Bertenthal: The Alchemy of Public Interest

In The Alchemy of Public Interest, Alyse Bertenthal (Wake Forest Law) uses the specific history of Los Angeles and its water extraction from the Owens Valley to explore how a common legal concept like “public interest” can be engineered to enact and justify particular visions of publics and their interests.  

Bertenthal begins by arguing that “public interest” is comprised of more than just the interests of a certain subgroup of people. Instead, the author asserts that public interest should include all people and the water and land as well. In this way, Bertenthal reorients public interest into a more pluralistic concept and, in contrast, how more common, narrower constructions of public interest exclude certain peoples and things – and what this means for all people and things connected. 

The author conducted over two years of ethnographic research relying on archival research, participant observation, and interviews. This research allows Bertenthal to provide a story of how the Los Angeles – Owens Valley battle at the turn of the century over who could control, run, and regulate the Owens Valley water supply helped create a crafted “public interest” which deliberately benefited urban people and how this negatively affected their rural counterparts through deprivation of resources, poverty, and relocation. The author uses this historical event not because it is unique, but because it clearly depicts why we must understand the dynamism and complexity of “public interest” itself in order to transform our environmental governance. 
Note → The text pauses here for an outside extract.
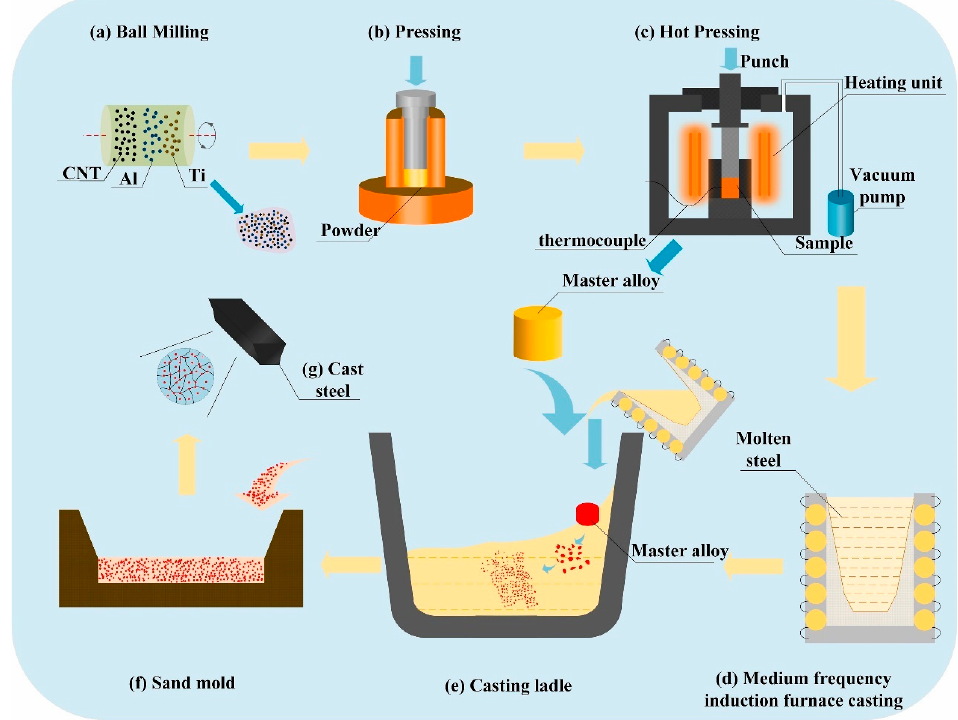
Figure 4. Schematic of the preparation process of the 40Cr steel manipulated by trace TiC nanoparticles, reprinted with permission from ref. [48]. 2022, Elsevier.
The Los Angeles Water Department spent years crafting rhetoric and urban opinions on the residents of Owens Valley, mainly the Paiute and Shoshone Indians, that justified the city’s taking of the valley’s water. The article articulates how the Water Department reconceptualized the Owens Valley as solely a source of land and water, disregarding the lives within the Valley. Through masterful campaigns and propaganda, the Water Department was able to craft the urban idea that those resources were there to serve urban interests – to nourish and sustain not just any man, but a specifically urbanized man in need of water and power. 

Bertenthal claims the key to the Water Department’s successful campaign of “othering” and erasing the people of Owens Valley was their restructure of how urban Angelenos situated themselves against the rural Others. By expressly distinguishing the urban center from its rural periphery, the Water Department reconstituted the city’s relationship with the natural world. Los Angeles relied on the literal and figurative erasure of other people’s claims to the water and land by viewing the valley as a rural, untouched, and unclaimed utopia. By linking rurality with an unpeopled natural world, the portrayal of the rural non-place – devoid of culture but full of nature – Los Angeles simultaneously erased the people of Owens Valley and situated their own urban public interest as supreme.  

The Alchemy of Public Interest asks readers to think of environmental governance more dynamically, considering factors including cultural power, appropriation, and negotiation between groups. This is necessary, Berenthal asserts, to reformulate not only the concept of the public interest, but also to reconsider how people investigate the development of law and legal processes more generally. Berenthal argues the case of Los Angeles-Owens Valley demonstrates why “local” should not be equated with “municipal” governance when evaluating environmental policy – each plays a discrete role. Bertenthal states a more robust theory of local environmental governance must account for not only relations between local and federal governments, but also differences within the local level itself – all while recognizing “local” expands well beyond a city’s borders. 

In sum, Bertenthal asks readers to recognize law does not emerge in a cultural void. Understanding the cultural norms that scaffold what is in place is key to dismantling and rebuilding our systems in a structurally meaningful way.